SUPPLIED MATERIAL START

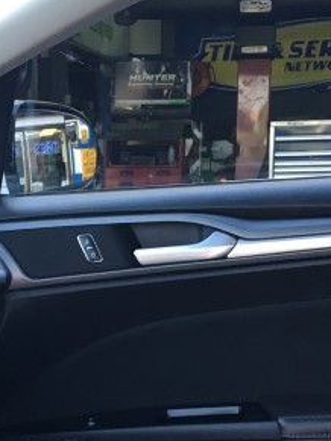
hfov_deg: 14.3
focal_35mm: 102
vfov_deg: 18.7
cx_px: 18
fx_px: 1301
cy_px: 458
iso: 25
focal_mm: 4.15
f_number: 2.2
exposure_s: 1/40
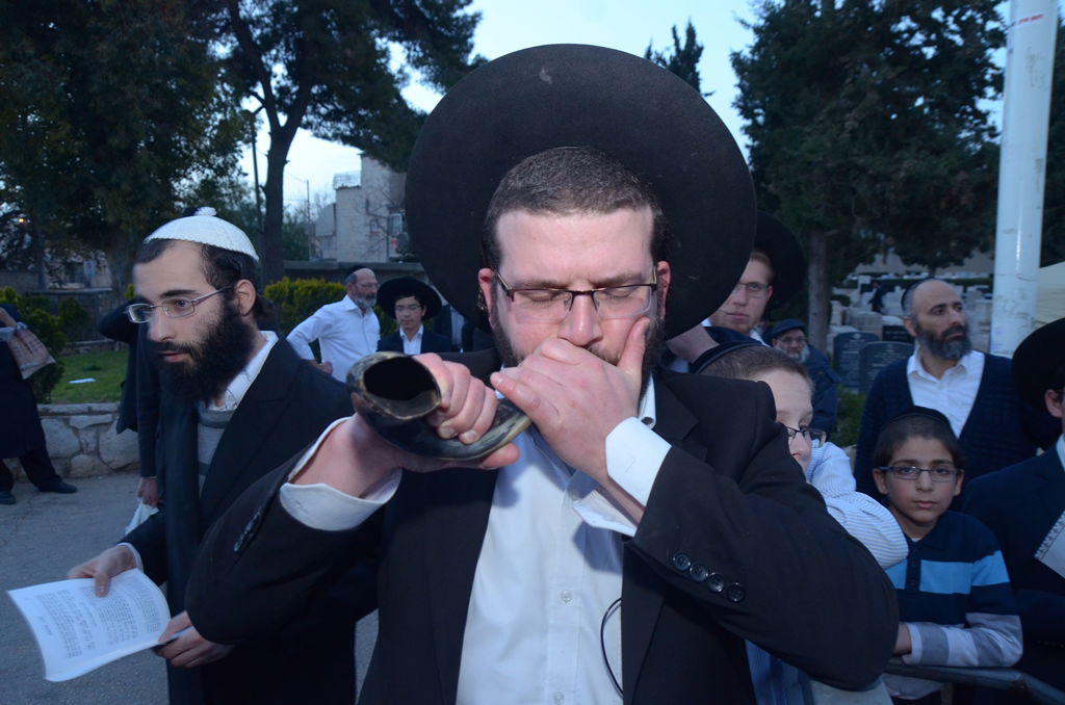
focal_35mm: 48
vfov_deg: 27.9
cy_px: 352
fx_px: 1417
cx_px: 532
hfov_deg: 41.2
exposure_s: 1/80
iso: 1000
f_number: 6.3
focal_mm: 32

SUPPLIED MATERIAL END
SUPPLIED MATERIAL START

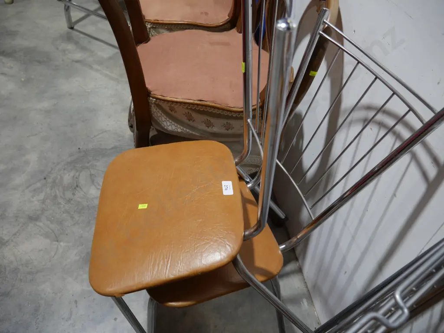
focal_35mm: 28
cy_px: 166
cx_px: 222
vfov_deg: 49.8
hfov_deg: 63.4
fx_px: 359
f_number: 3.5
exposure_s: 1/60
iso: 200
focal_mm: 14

SUPPLIED MATERIAL END

Go to the line above holding "f_number: 2.2", then copy exactly each line down to and including the one holding "focal_mm: 32", leaving pictures out.

- ANSWER TO THIS PROBLEM:
f_number: 2.2
exposure_s: 1/40
focal_35mm: 48
vfov_deg: 27.9
cy_px: 352
fx_px: 1417
cx_px: 532
hfov_deg: 41.2
exposure_s: 1/80
iso: 1000
f_number: 6.3
focal_mm: 32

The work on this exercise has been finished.